:: Data for analysis

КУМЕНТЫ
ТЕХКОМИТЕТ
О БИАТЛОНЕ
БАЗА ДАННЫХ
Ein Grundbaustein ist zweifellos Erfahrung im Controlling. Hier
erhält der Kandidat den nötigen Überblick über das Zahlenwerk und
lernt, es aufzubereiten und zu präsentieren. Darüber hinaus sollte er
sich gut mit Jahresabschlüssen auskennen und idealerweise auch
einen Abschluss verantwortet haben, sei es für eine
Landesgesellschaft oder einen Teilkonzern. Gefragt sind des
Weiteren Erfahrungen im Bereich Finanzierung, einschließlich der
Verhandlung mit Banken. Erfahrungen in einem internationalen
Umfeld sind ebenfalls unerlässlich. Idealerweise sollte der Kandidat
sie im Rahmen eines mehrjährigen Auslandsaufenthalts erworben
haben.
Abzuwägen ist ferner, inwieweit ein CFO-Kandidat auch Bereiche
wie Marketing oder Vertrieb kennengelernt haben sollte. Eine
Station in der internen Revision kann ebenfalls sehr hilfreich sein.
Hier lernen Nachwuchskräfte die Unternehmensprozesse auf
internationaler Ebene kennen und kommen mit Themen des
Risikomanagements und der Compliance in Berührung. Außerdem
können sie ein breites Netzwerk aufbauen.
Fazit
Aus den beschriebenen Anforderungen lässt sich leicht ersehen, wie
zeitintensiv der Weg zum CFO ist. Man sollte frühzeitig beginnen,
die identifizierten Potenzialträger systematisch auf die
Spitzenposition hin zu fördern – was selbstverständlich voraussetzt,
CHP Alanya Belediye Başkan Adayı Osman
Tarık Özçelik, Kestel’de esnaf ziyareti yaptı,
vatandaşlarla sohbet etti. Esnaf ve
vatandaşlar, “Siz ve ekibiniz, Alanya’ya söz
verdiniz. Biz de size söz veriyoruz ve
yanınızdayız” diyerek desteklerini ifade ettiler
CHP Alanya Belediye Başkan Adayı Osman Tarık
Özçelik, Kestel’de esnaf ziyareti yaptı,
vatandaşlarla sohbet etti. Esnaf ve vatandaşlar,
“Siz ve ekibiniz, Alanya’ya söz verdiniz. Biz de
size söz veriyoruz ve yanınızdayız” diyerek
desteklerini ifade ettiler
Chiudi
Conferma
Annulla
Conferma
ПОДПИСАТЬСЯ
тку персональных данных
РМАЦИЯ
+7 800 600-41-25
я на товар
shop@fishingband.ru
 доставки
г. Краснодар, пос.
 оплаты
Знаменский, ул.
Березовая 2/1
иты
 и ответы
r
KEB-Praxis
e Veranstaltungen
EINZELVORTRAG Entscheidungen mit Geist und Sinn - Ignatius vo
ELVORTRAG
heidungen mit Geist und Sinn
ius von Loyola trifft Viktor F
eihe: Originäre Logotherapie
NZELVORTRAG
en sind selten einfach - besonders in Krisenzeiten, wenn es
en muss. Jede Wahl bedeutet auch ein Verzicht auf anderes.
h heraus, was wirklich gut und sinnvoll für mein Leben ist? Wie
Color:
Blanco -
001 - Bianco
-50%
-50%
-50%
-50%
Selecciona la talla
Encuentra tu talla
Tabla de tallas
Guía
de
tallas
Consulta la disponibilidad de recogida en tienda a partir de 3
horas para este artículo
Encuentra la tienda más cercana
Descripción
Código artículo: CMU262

::::

**About this exercise**
Count how many lines in the data contain the word "veriyoruz", giving the number without comment.

**The completed task**
2